==== GIVEN INFORMATION ====
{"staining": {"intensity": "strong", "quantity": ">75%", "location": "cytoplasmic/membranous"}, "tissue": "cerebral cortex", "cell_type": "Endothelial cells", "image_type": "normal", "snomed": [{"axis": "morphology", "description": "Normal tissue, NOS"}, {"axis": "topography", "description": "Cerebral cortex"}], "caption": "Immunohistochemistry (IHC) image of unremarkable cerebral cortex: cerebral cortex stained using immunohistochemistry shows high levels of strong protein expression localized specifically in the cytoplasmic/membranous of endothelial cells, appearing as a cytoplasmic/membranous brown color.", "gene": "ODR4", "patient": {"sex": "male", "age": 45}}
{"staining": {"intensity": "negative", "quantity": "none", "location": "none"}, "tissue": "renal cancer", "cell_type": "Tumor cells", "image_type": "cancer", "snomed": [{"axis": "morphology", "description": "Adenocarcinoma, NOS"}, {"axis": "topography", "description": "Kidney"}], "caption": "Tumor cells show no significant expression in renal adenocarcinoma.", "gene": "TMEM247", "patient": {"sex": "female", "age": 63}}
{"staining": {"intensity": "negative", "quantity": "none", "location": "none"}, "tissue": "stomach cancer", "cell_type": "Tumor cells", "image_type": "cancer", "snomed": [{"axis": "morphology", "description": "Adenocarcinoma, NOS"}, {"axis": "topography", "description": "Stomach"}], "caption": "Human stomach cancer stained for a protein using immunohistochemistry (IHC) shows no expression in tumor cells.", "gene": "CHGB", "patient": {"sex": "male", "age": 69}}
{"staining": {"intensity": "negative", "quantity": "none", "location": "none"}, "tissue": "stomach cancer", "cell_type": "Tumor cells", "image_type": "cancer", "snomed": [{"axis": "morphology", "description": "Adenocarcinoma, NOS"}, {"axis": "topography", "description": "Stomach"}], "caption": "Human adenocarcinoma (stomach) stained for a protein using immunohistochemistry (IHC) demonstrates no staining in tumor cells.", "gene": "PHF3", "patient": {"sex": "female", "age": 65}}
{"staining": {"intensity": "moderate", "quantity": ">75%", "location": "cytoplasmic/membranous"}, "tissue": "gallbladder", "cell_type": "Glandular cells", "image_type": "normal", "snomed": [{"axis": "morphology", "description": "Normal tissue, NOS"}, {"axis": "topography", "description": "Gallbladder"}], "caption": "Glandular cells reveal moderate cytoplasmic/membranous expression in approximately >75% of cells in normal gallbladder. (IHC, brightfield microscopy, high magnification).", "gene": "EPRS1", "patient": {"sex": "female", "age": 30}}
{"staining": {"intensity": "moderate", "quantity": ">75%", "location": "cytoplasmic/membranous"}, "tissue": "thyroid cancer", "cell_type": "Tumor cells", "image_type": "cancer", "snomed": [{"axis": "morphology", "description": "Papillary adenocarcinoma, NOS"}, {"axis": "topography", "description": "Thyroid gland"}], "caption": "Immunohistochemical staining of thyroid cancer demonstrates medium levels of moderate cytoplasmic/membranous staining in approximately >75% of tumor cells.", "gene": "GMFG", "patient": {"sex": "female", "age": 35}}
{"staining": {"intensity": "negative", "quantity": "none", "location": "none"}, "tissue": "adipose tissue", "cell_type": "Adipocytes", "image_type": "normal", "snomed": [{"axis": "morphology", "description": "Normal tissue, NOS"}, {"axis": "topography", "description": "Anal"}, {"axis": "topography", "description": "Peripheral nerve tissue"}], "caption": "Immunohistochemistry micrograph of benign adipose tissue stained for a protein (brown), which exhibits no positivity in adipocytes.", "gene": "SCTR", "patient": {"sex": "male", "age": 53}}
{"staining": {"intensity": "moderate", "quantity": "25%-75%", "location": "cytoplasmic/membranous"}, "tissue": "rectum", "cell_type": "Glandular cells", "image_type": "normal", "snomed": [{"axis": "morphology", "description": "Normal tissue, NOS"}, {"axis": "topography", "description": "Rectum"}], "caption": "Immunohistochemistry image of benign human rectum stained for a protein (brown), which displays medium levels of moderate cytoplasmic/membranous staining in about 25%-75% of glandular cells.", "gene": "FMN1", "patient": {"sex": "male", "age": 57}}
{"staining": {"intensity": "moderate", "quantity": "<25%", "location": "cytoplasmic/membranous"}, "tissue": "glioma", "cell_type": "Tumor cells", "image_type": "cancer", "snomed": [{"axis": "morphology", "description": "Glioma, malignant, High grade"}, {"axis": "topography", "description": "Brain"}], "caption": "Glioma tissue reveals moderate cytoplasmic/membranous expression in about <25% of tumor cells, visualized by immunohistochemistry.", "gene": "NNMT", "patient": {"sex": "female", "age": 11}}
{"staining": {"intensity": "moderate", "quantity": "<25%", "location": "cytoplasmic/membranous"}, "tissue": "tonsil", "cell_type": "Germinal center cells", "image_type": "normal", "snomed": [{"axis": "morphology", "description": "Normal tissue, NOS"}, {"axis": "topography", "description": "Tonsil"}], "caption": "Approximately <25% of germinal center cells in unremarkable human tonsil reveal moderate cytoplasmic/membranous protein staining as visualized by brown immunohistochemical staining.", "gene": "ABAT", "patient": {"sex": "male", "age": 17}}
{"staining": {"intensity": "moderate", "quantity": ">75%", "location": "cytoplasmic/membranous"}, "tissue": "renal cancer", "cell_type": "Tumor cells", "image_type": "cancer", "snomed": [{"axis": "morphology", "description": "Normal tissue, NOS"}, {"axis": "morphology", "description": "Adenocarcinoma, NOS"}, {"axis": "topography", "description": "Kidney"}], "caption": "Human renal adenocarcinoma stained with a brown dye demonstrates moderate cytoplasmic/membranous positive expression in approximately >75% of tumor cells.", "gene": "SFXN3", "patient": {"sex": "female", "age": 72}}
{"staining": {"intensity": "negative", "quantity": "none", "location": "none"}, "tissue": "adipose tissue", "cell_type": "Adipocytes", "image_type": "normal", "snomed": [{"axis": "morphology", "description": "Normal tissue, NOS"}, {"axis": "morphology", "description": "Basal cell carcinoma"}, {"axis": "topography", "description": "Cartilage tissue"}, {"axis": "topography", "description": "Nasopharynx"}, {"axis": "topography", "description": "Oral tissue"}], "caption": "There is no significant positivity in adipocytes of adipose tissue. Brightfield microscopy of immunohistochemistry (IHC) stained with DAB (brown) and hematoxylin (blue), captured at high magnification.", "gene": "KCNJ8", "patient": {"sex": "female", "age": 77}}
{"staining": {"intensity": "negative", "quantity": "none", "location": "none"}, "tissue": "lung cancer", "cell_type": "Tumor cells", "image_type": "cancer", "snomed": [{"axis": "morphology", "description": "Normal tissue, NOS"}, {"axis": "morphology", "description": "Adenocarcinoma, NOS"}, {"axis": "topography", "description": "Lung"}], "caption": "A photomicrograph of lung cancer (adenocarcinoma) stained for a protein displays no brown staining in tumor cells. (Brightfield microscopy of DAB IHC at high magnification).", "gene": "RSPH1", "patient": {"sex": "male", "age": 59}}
====
EXERCISE PROMPT —
Using the entries above, return exactly the lines from the line with "<25% of germinal" to the line with "renal adenocarcinoma stained", counting both of those lines.

SOLUTION —
{"staining": {"intensity": "moderate", "quantity": "<25%", "location": "cytoplasmic/membranous"}, "tissue": "tonsil", "cell_type": "Germinal center cells", "image_type": "normal", "snomed": [{"axis": "morphology", "description": "Normal tissue, NOS"}, {"axis": "topography", "description": "Tonsil"}], "caption": "Approximately <25% of germinal center cells in unremarkable human tonsil reveal moderate cytoplasmic/membranous protein staining as visualized by brown immunohistochemical staining.", "gene": "ABAT", "patient": {"sex": "male", "age": 17}}
{"staining": {"intensity": "moderate", "quantity": ">75%", "location": "cytoplasmic/membranous"}, "tissue": "renal cancer", "cell_type": "Tumor cells", "image_type": "cancer", "snomed": [{"axis": "morphology", "description": "Normal tissue, NOS"}, {"axis": "morphology", "description": "Adenocarcinoma, NOS"}, {"axis": "topography", "description": "Kidney"}], "caption": "Human renal adenocarcinoma stained with a brown dye demonstrates moderate cytoplasmic/membranous positive expression in approximately >75% of tumor cells.", "gene": "SFXN3", "patient": {"sex": "female", "age": 72}}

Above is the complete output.